January 17, 2019/InvestmentOne Report
Yesterday, the National Bureau of Statistics (NBS) released the Inflation report for the month of December 2018, which showed headline inflation climb to 11.44% year-on-year (y/y), from 11.28% y/y in November 2018. This was slightly in line with our best case scenario estimate of 11.49%. The variance in our best case estimate and actual inflation figure was due to a slower than expected increase on month on month basis (0.74% actual vs 0.77% estimate).
· However, the headline inflation slowed down month-on-month (m/m) to 0.74% in December 2018 from 0.80% in November 2018. We opine that the low base effect resulting from lower m/m readings of the corresponding month in 2017 (0.59% m/m in December 2017; the lowest m/m reading in 38 months) vs 0.74% in December 2018 may have resulted to the 16bps surge in headline inflation y/y.
· Similarly, the rise in y/y change in the Food-Sub index (13.56% in December 2018 vs 13.30% in November 2018) due to the low base effect of December 2017 may have further put pressure on the upward movement of y/y headline inflation. However, the Food-Sub index declined marginally by 9bps m/m to 0.81% in December 2018..
· The Core-Sub Index was somewhat flat, slowing by only a base point to 9.77% y/y while it moderated by 18bps to 0.50% m/m. We highlight that the Core Sub Index has remained relatively flat y/y for the past five months.
· We opine that stability in the PMS price during the festive period, as well as continued stability in the Foreign Exchange (FX) market, might have supported the slow growth in Core Sub Index. This could have led to slower increase in production cost and limited the potential for significant price increase.
· Going forward, we believe inflationary pressures will be driven by election spending, conflicts in the Northern region disrupting food supply and the implementation of the N9.12trillion 2018 budget. In the same vein, possible rise in minimum wage may cause a spike in general price levels in the near term.

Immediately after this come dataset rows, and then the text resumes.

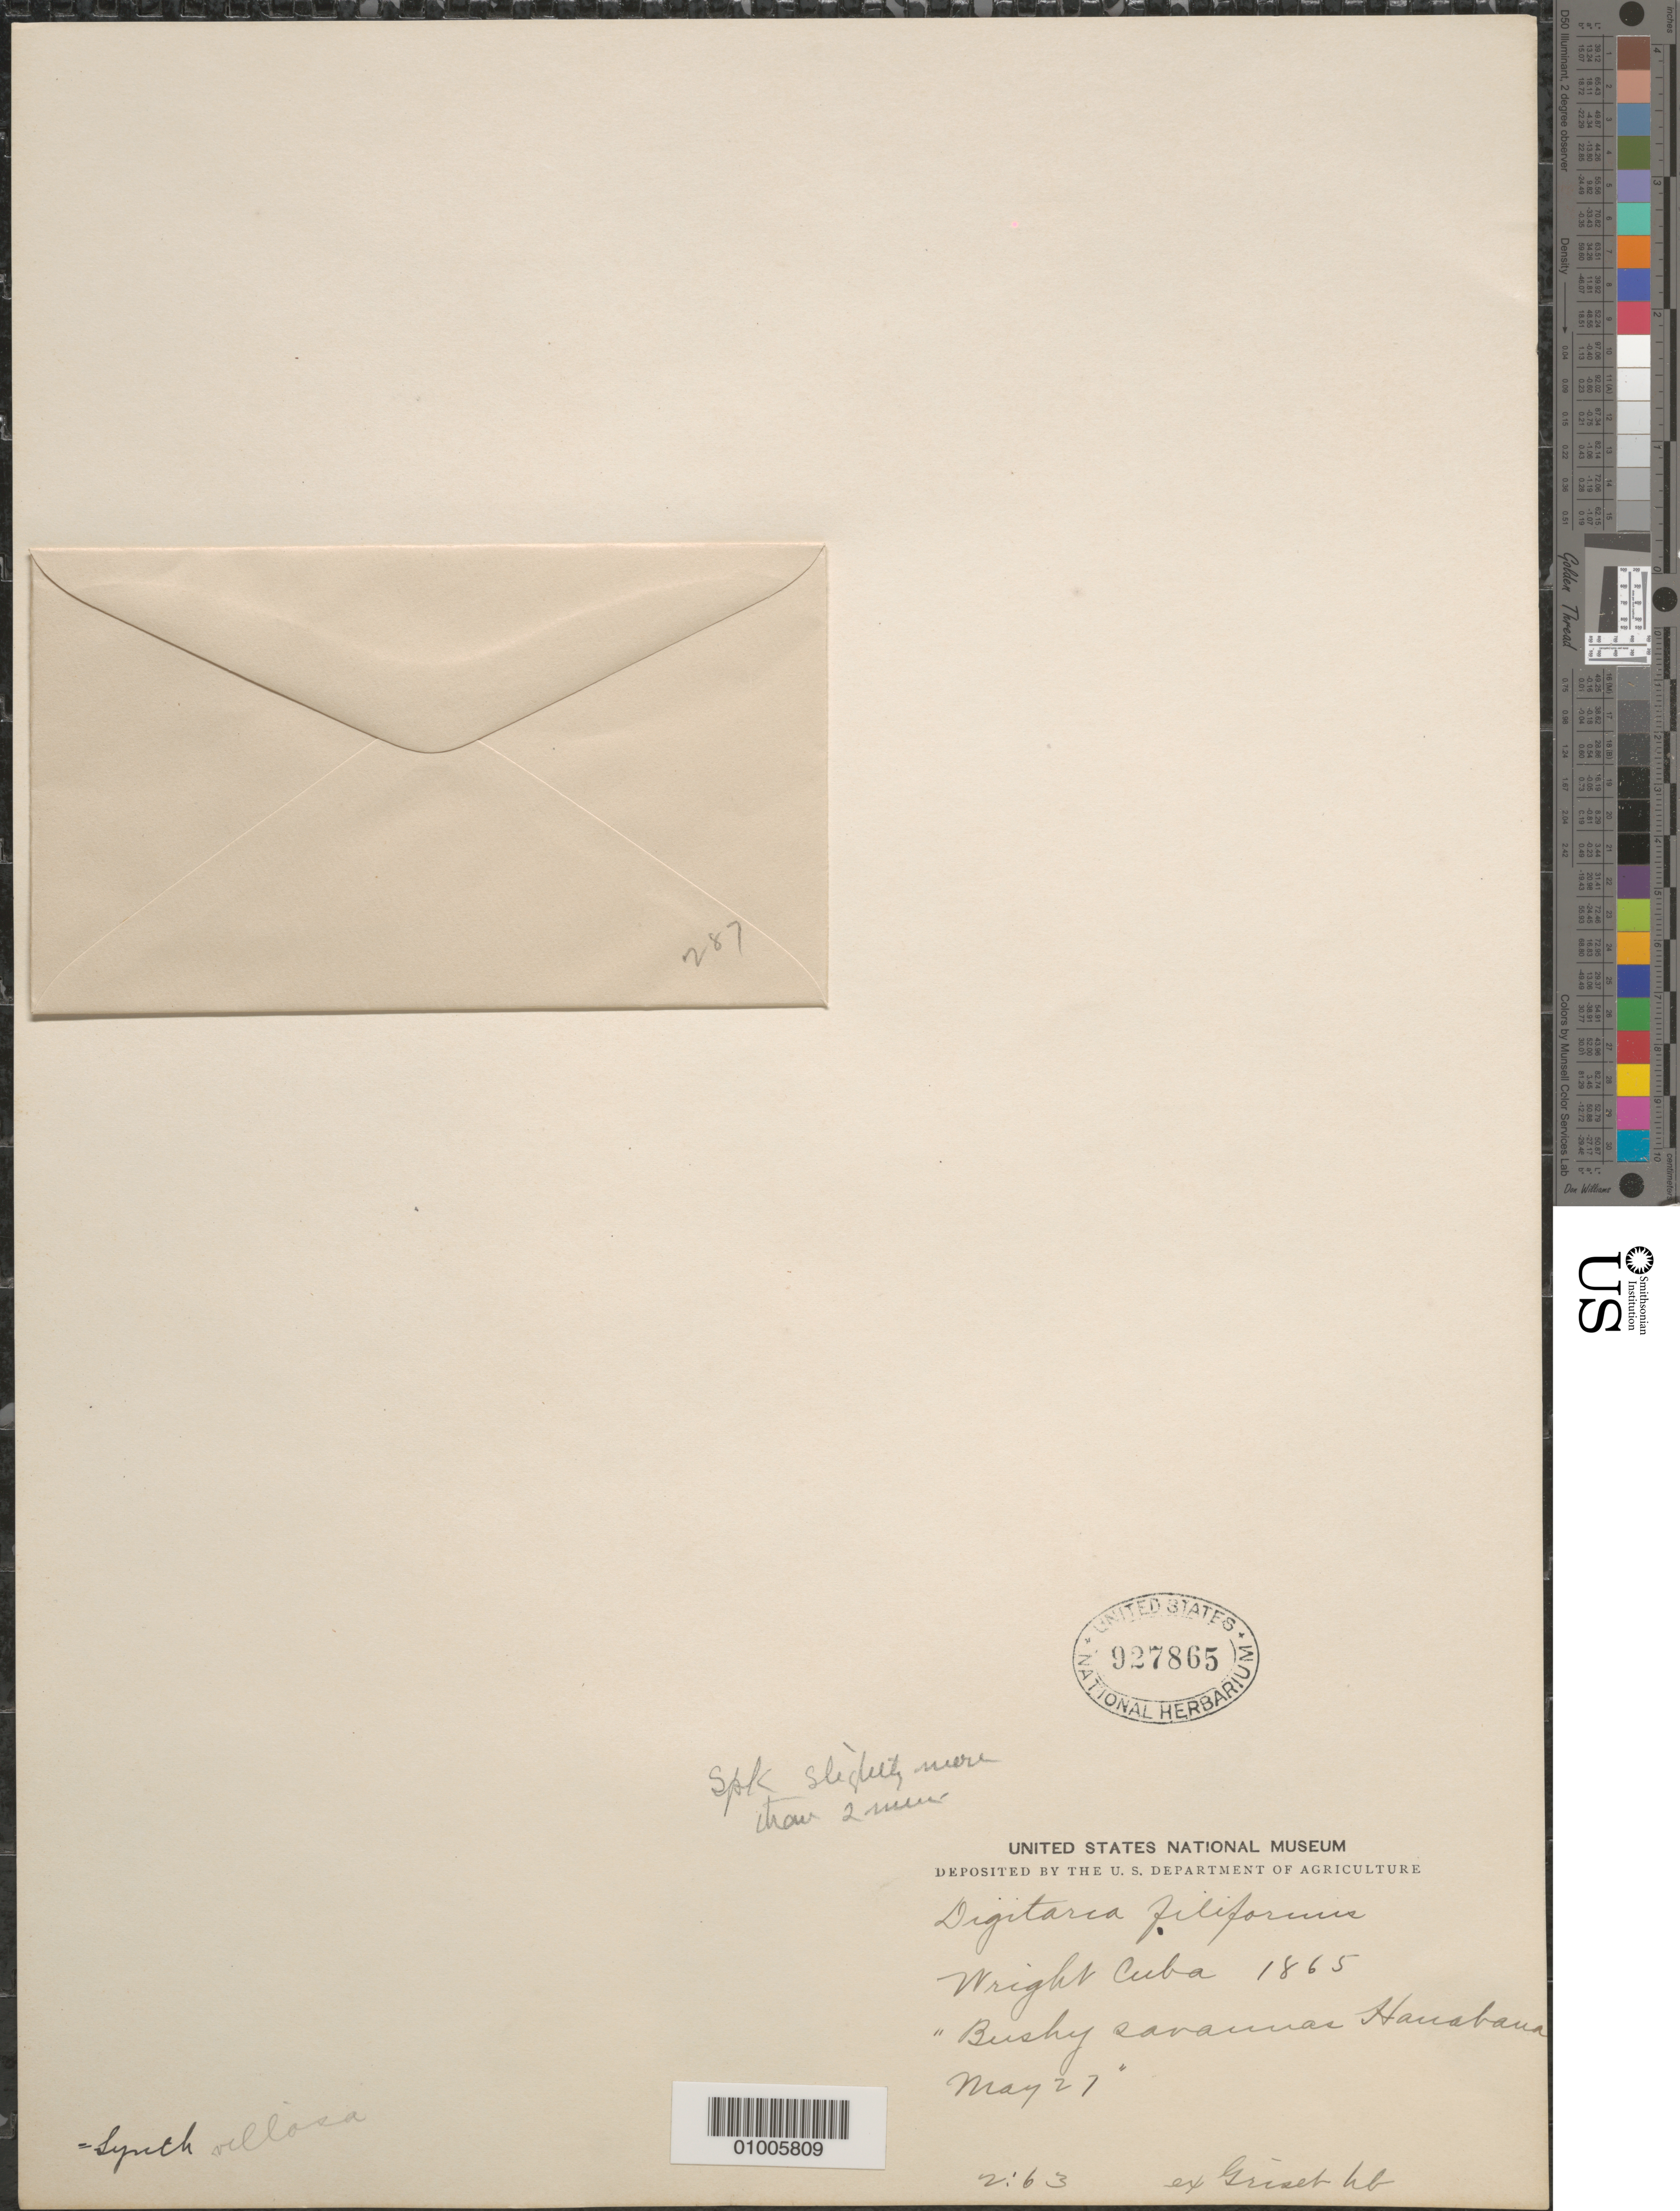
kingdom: Plantae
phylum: Tracheophyta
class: Liliopsida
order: Poales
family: Poaceae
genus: Digitaria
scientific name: Digitaria villosa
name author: (Walter) Pers.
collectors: C. Wright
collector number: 263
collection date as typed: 27 May 1865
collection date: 1865-05-27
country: Cuba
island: Cuba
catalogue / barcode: US 927865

· On the other hand, we expect government to remain committed to sustaining adequate supply while maintaining the official PMS price at N145 per litre, as this may have some effect on the current administration’s reelection bid in 2019.
· As a result of these inflationary pressures, we believe the Monetary Policy Committee (MPC) may maintain the MPR at 14% during its meeting next week. Nonetheless, we could see the MPC continue its tightening stance in the near term by maintaining the frequency of its Open Market Operations (OMO) auctions. This could help to reduce inflation pressures, albeit negative for economic growth in the near term.